The cell adhesion molecule-like tyrosine phosphatase CRYPalpha is localized on retinal axons and their growth cones. We present evidence that two isoforms of this type IIa phosphatase, CRYPalpha1 and CRYPalpha2, have extracellular ligands along the developing retinotectal pathway. Using alkaline phosphatase fusion proteins containing the CRYPalpha1 ectodomain, we detect a prominent ligand on basement membranes of the early retina, optic stalk, and chiasm. A second ligand is observed in the endfeet region of radial processes in the developing stratum opticum, the site of initial retinal axon invasion. This latter ligand binds CRYPalpha2 preferentially. Further ligand interactions are detected for both CRYPalpha protein isoforms in retinorecipient tectal laminae and on retinal fibers themselves. CRYPalpha thus has cell- and matrix-associated ligands along the entire retinotectal projection. Moreover, these ligands appear to be heterotypic and interact with CRYPalpha through both its immunoglobulin and fibronectin type III regions. The anteroposterior levels of the ligands are relatively uniform within the retina and tectum, suggesting that the CRYPalpha protein within retinal axons does not directly recognise topographically graded guidance cues. We propose that CRYPalpha may have a permissive role in promoting retinal axon growth across the eye and tectum and that its functions are modulated temporally and spatially by isoform-specific interactions with cell- and matrix-associated ligands.

Axonal localisation of the CAM-like tyrosine phosphatase CRYP alpha: a signalling molecule of embryonic growth cones.
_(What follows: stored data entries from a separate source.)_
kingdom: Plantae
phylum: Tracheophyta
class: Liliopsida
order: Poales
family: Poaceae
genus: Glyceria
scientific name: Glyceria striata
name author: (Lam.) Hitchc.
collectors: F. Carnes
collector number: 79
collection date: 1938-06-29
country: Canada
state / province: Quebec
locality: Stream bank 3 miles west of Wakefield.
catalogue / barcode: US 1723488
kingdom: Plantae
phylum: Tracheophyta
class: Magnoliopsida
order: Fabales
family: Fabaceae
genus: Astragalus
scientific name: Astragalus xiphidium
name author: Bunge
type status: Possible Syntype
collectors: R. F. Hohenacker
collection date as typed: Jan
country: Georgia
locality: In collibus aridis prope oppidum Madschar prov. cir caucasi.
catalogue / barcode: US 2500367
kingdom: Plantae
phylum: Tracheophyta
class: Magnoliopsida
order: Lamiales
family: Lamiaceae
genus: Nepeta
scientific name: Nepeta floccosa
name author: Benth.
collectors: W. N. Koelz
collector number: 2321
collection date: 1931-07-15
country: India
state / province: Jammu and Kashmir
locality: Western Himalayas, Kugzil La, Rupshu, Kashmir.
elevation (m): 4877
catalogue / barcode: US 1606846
Migrating embryonic growth cones require multiple, membrane-associated signalling molecules to monitor and respond to guidance cues. Here we present the first evidence that vertebrate cell adhesion molecule-like protein tyrosine phosphatases are likely to be components of this signalling system. CRYP alpha, the gene for an avian cell adhesion molecule-like phosphatase, is strongly expressed in the embryonic nervous system. In this study we have immunolocalised the protein in the early chick embryo and demonstrated its predominant localisation in axons of the central and peripheral nervous systems. This location suggests that the major, early role of the enzyme is in axonal development. In a study of sensory neurites in culture, we furthermore show that this phosphatase localises in migrating growth cones, within both the lamellipodia and filopodia. The dependence of growth cone migration on both cell adhesion and signalling through phosphotyrosine turnover, places the cell adhesion molecule-like CRYP alpha phosphatase in a position to be a regulator of these processes.